3. Give accurate and unbiased feedback to each individual. Pick the right setting, giving feedback can be a sensitive issue, (and keeping emotions on an even keel can be tricky) so you may want to involve a third party (or HR). Most managers will welcome the opportunity to get an honest appraisal (especially delivered confidentially) and the opportunity to develop and improve their skills in this area. Resistance can often be overcome by providing support (through personal development, a mentor or coach if necessary) for managers working on communication skills and interpersonal behaviours.
4. Set a personal development action plan in place with measurable goals. Working on emotional competencies can be difficult, which is why having very specific goals, and an action plan is critically important. Since you will be attempting to change behaviour – and likely be dealing with the habits of a working lifetime – change won’t come easily, or quickly. Every small step forward therefore will be important and a milestone.
The fact is that everyone on the truly synergistic team has great interpersonal skills. And if they weren’t endowed with natural abilities as a communicator – or had difficulty getting along with some people - they have been smart enough to identify their weaknesses and work on improving them!
5. Continue to monitor progress. This sounds obvious enough - and we have touched on it already. There must be frequent review and constant follow up – especially in the first year implementing an action plan. Changing behaviour happens incrementally, but small changes can have a big impact – making it easy to assume the task is done, which also makes it easy for the person to slip back into old habits unless there is some mechanism of constant review.

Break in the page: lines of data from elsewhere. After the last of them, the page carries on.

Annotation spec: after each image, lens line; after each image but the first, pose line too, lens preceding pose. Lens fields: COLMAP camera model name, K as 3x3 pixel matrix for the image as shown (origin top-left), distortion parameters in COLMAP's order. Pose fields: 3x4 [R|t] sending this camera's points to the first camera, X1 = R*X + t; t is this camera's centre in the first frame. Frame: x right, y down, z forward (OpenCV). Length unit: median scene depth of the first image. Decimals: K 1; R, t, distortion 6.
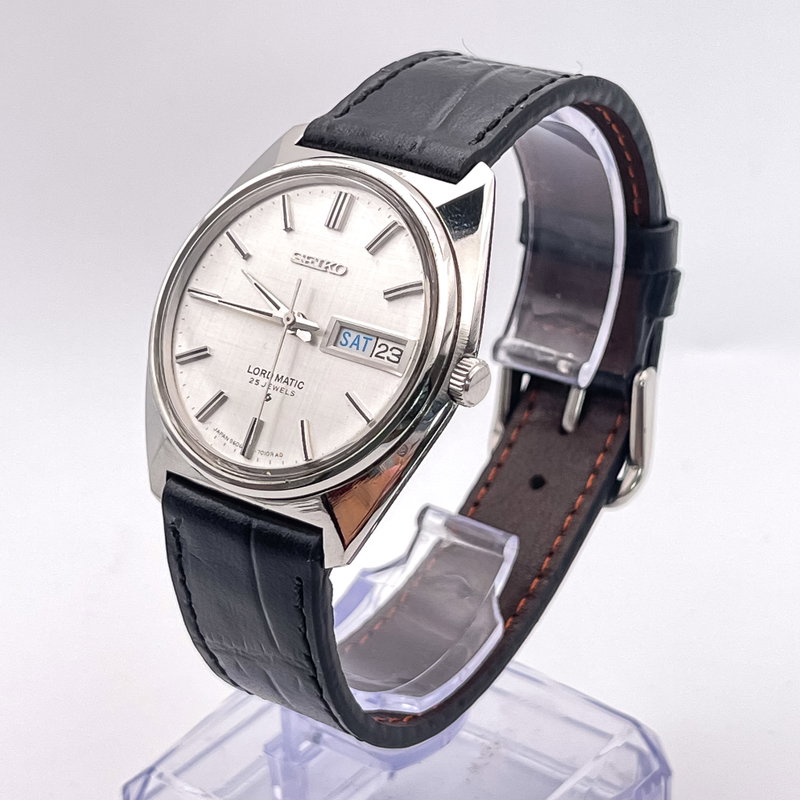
lens RADIAL K [[1964.2, 0, 400.1], [0, 1964.2, 398.1], [0, 0, 1]] dist [0.087898, 0.000000]
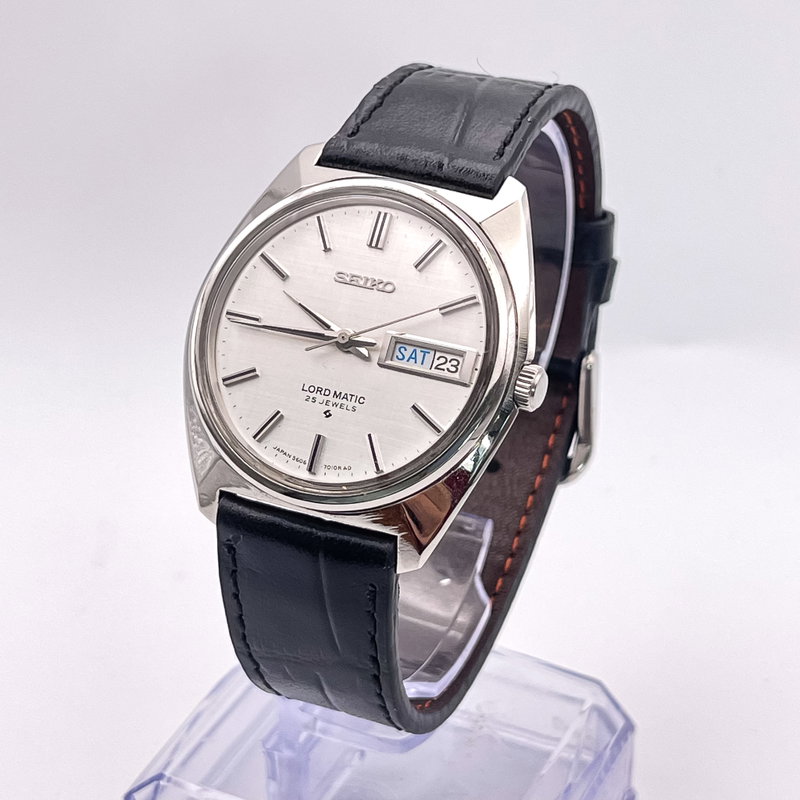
lens RADIAL K [[1964.2, 0, 398.8], [0, 1964.2, 401.6], [0, 0, 1]] dist [0.087898, 0.000000]
pose [[0.976750, -0.068527, 0.203135, -0.232120], [0.062052, 0.997346, 0.038085, -0.042349], [-0.205206, -0.024595, 0.978410, -0.022151]]
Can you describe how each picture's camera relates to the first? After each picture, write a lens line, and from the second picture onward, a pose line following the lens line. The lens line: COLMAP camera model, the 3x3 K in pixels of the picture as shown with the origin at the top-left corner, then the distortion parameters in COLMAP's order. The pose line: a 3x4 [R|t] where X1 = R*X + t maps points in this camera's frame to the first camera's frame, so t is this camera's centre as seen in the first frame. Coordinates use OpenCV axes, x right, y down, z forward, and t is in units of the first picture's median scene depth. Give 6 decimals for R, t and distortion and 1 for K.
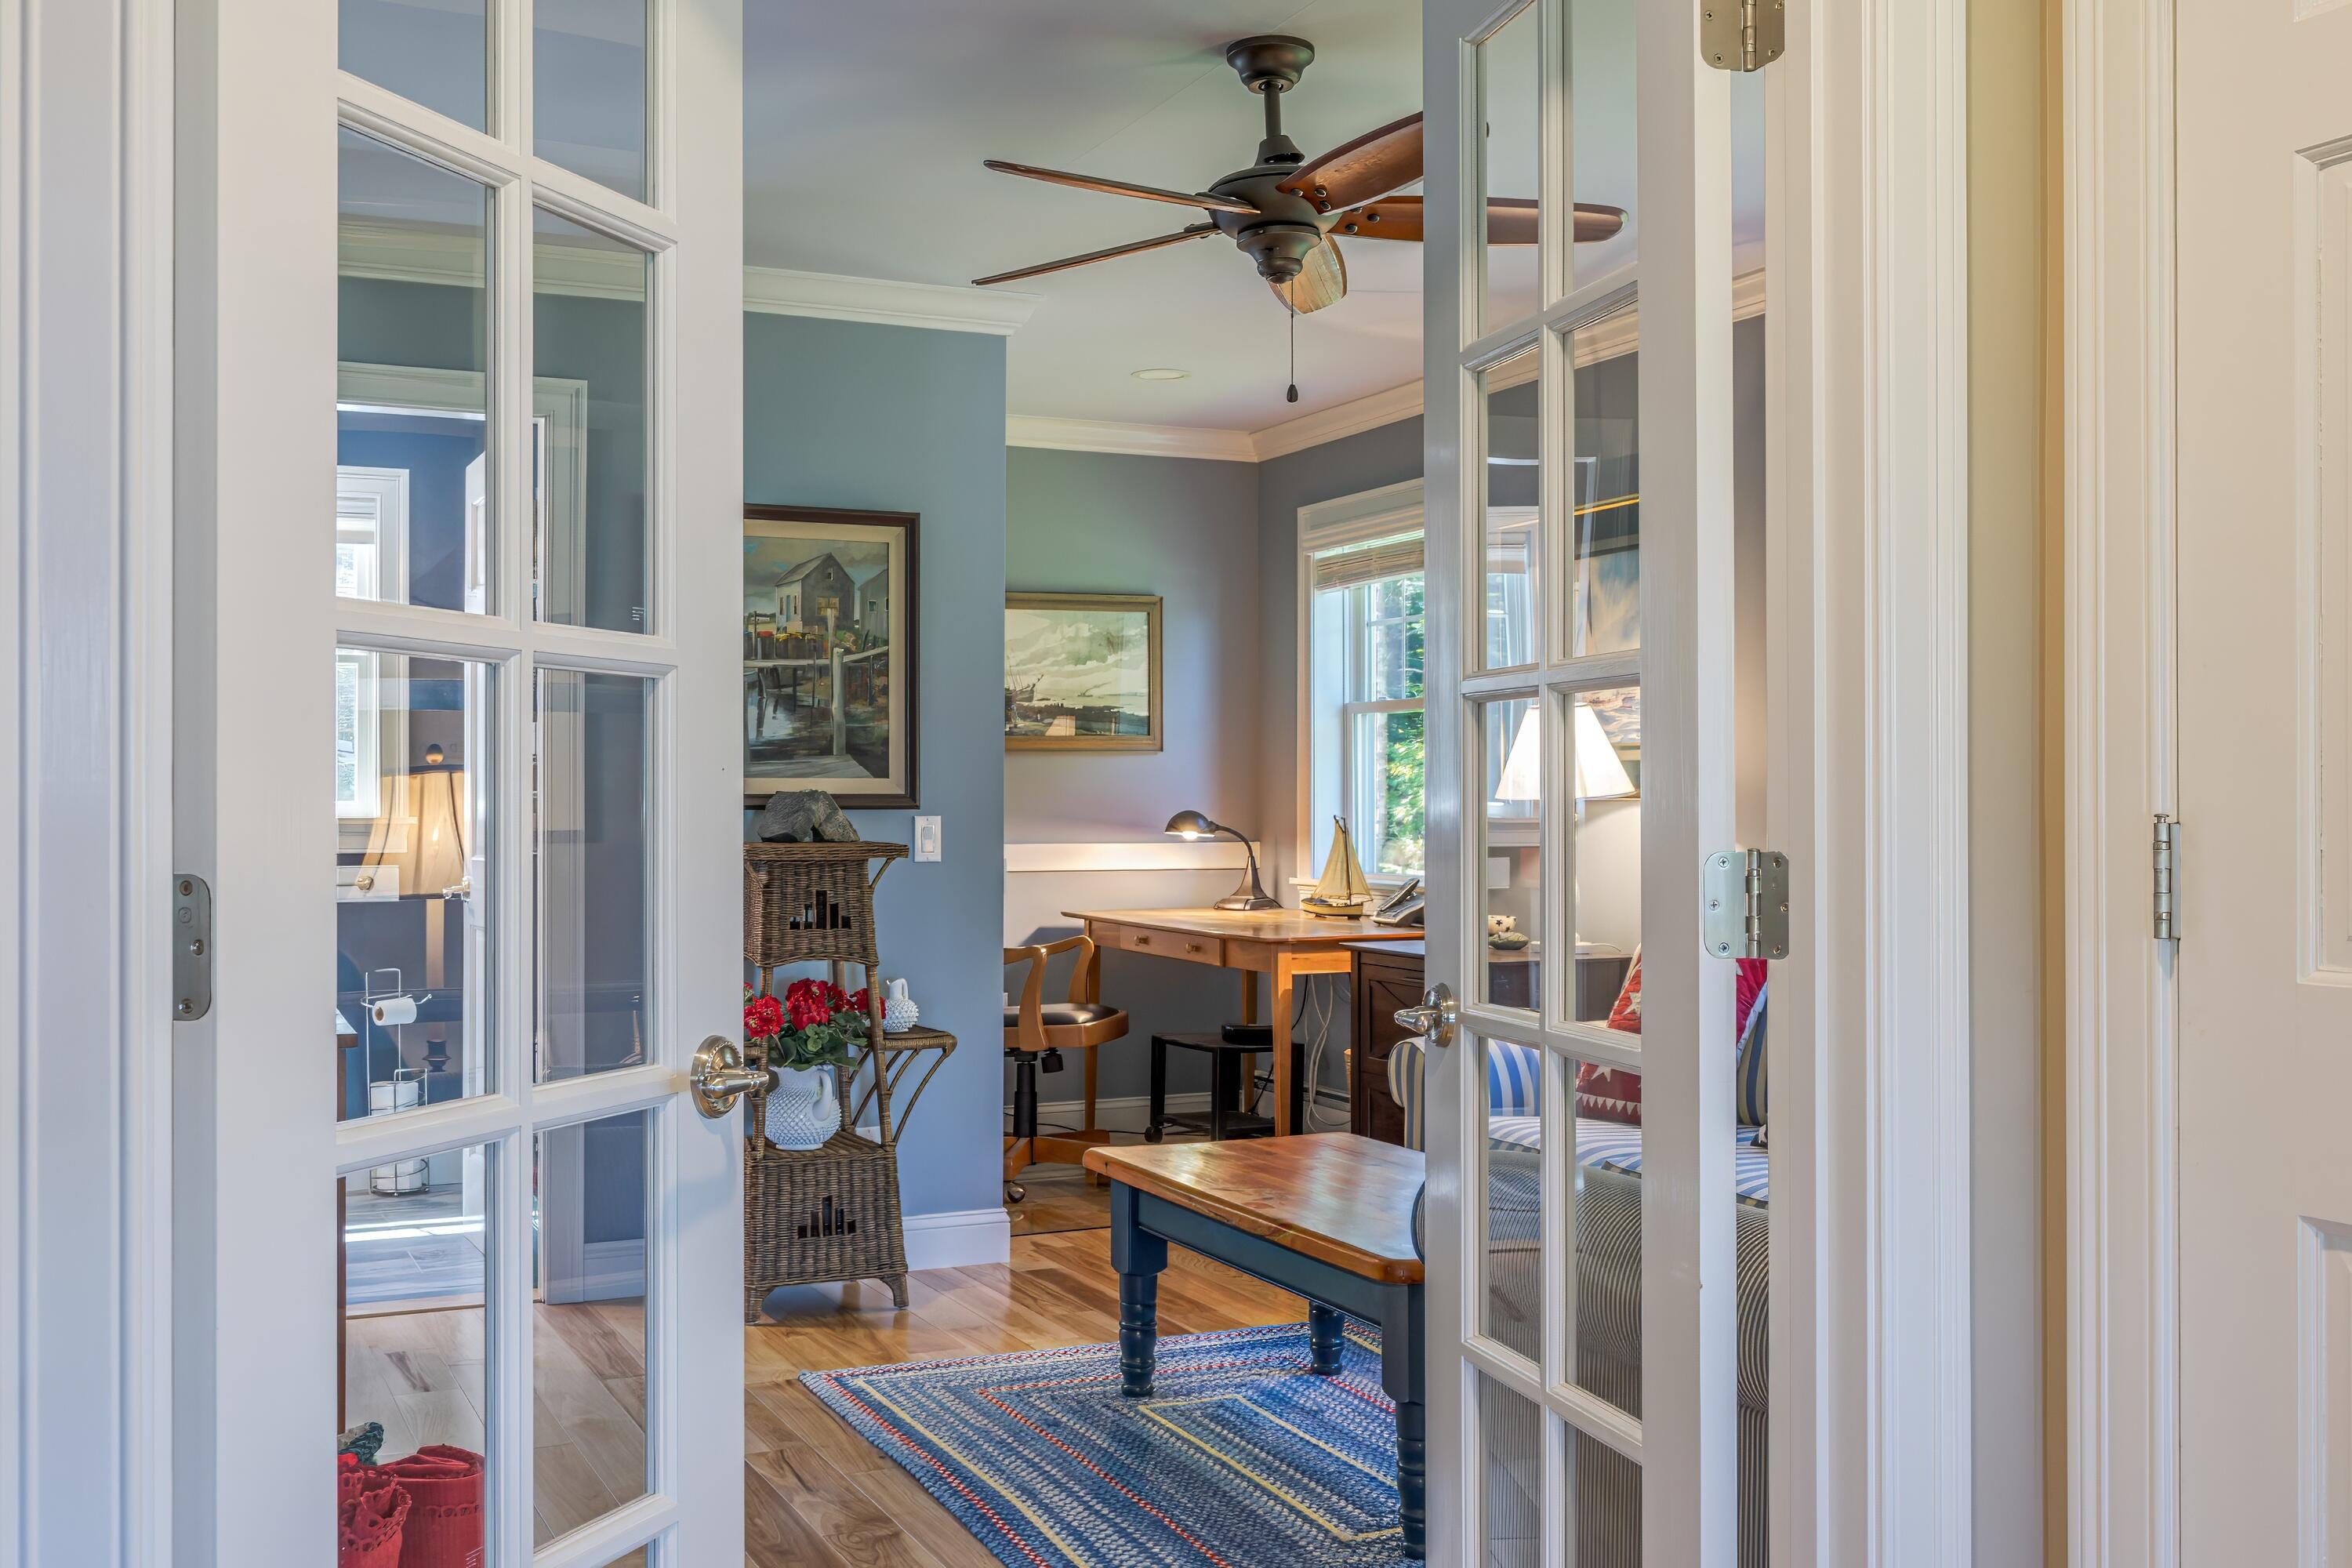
lens RADIAL K [[2308.9, 0, 1176.8], [0, 2308.9, 787.8], [0, 0, 1]] dist [0.006135, 0.000000]
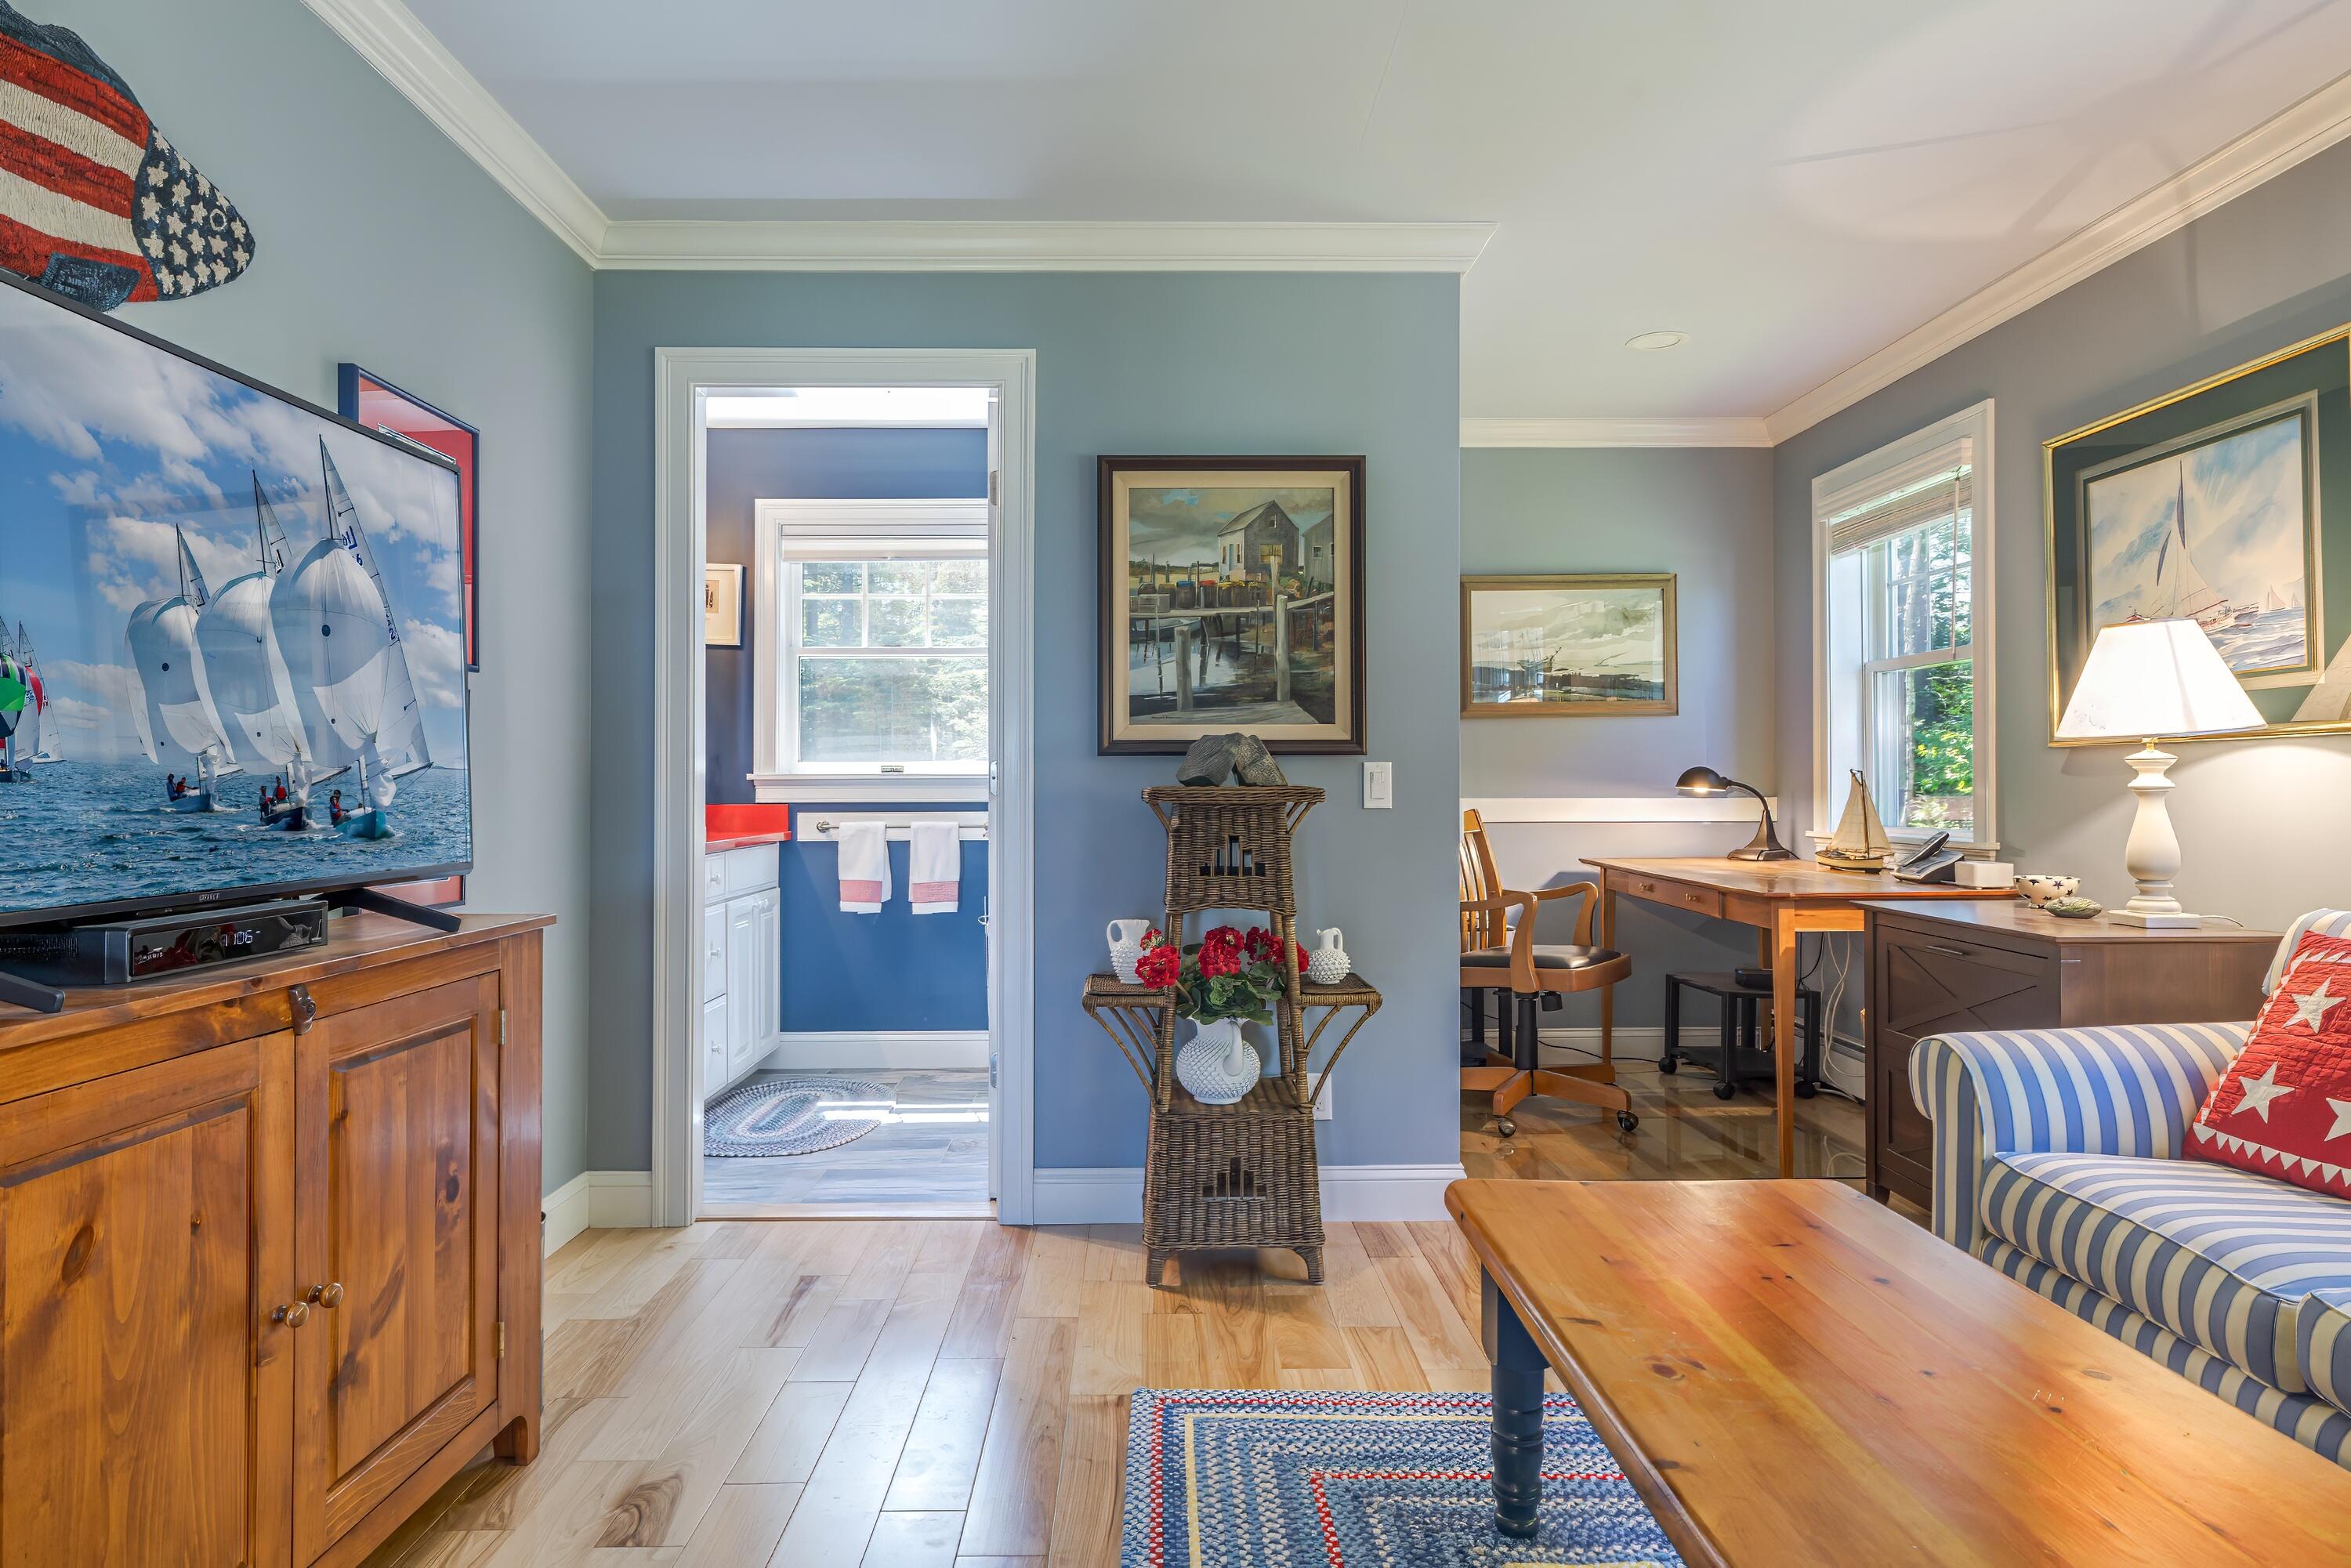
lens RADIAL K [[1311.5, 0, 1170.6], [0, 1311.5, 776.2], [0, 0, 1]] dist [-0.004645, 0.002690]
pose [[0.910033, -0.004735, -0.414509, 0.044821], [0.003928, 0.999988, -0.002799, 0.019558], [0.414517, 0.000919, 0.910041, 0.455948]]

And, finally, what about the ‘all-business-no-fun’ CFO we mentioned at the outset? Over time he managed to change things around; he survived a corporate takeover and continued to make a more than useful contribution as a CFO. He never quite managed to curb his workaholic tendencies but he did learn to deal more effectively with people. After setting a personal goal to build goodwill with his work colleagues (which he undertook by taking 3-5 minutes every day, for a year, to make a telephone call, or send an email, or make some other contact with someone - without asking for anything in return) he found he rather enjoyed the experience and it became a habit he still continues. Eventually he cultivated enough ‘warmth’ and formed some solid relationships which played no small part in his winning a promotion to COO of a significant regional business.